Some of you may have seen that I started putting up pictures for our family picture wall which as frustrating as that was to do all the measurements, it was somewhat calming. I’m not pregnant or anything, but it felt like I was nesting, is that a thing people do after they loose someone important? I’ve only ever heard it for pregnant women. I love looking up at the all across from our bed and seeing the pictures from our wedding, and other family pictures. Adam and I also went to Michael’s today and bought some shadow boxes. Our intention was to only get one but they were buy one get of free, so why not grab 2, but we got a 3rd because the one was a 2-pack. We got a white one for Baxter and I can’t wait to put it together with his clay paw prints and pictures of him, I can’t wait to look up at the wall and see him there. The other 2 are grey and I am thinking I’m going to use one for things from our wedding and then depending on if I need a second for it or not, I’m thinking I’ll just save the second one for when we have a baby. We still haven’t picked out an urn for Baxter ashes, which we got on Thursday, I’ve found a lot of really pretty ones, just can’t narrow it down. I’m sure it’ll come to me and I’ll just know which one is right.


I also got some really pretty jewelry in honor of him. It’s all in rose gold, I got a pendent that is a rectangle bar that is also a mini urn I can put some ashes in. On it it says Baxter, 8.15.08-7.2.20, “you left paws on my heart”. Then I got a pendent that will have his face etched into it from a picture I sent, I got a pendent with the coordinates of the hospital we put him down at, and I got a beautiful ring that has 2 hearts on it and in each heart is his paw prints etched in. I can’t wait for everything to get here and once they do I will post pictures of them.
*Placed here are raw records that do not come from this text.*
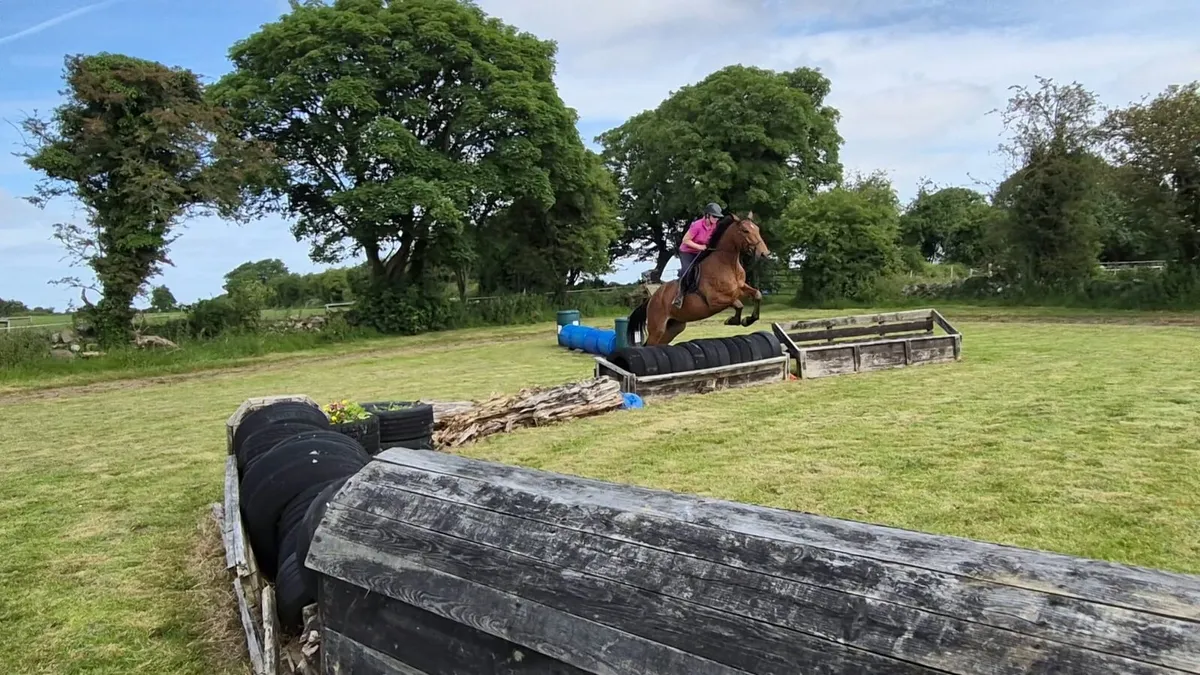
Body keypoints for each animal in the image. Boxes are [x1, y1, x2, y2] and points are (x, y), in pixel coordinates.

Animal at [626, 212, 771, 346]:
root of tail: (651, 299)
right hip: (658, 328)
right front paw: (732, 320)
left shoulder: (740, 288)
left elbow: (757, 294)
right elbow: (738, 304)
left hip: (673, 328)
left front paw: (748, 320)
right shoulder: (715, 300)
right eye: (745, 231)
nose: (765, 254)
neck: (728, 265)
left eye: (757, 229)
The last thing I’m going to add to the necklace will be a pendent I am going to make myself, It will be a rectangle with resin in the middle that will have a paw print sticker, a letter B, and a little bit of his hair in it. I’m sure my mother would think I’m going a little overboard but I want to always have a piece of him with me. I thinking making my own pendent will be like making the shadow box for him, it will be so relaxing and I think it will really help me mentally process everything we went through with him.


A couple of other things we’re thinking is to get a nice canvas or nice print of him to put on our family picture wall. We also plan on getting a picture frame with 3 slots so we can put the paw prints the vet made for us on each end and then a picture of him in the middle. He will definitely be well remembered in out family. I feel like I should get some other prints as well of family. Just to make sure our wall isn’t just our wedding and Baxter, but other also other family members. We do have a really sweet canvas collage of us with our niece Iris, my sister-in-law Stacey made it for us for Christmas last year and its so beautiful, it even has a sweet picture of Baxter and Iris taking a nap together, I love it.


Ok, so much for me writing a quick blog, I still think writing about Baxter will be a hard one to write. It’s still hard to think about it without crying, but I’m sure it will be rely healing for me to write it down for people to read. I am thinking it’s bedtime once I finish the movie I’m watching, if you’ve never seen “How Do You Know”, give it a watch, it’s such a sweet movie. Watching movies and TV help me so much, even if I’ve seen it a million times, I find so much comfort in watching happy stories be told. Goodnight everyone, or good day if you are reading this during the day. Thanks for listening. Love you all!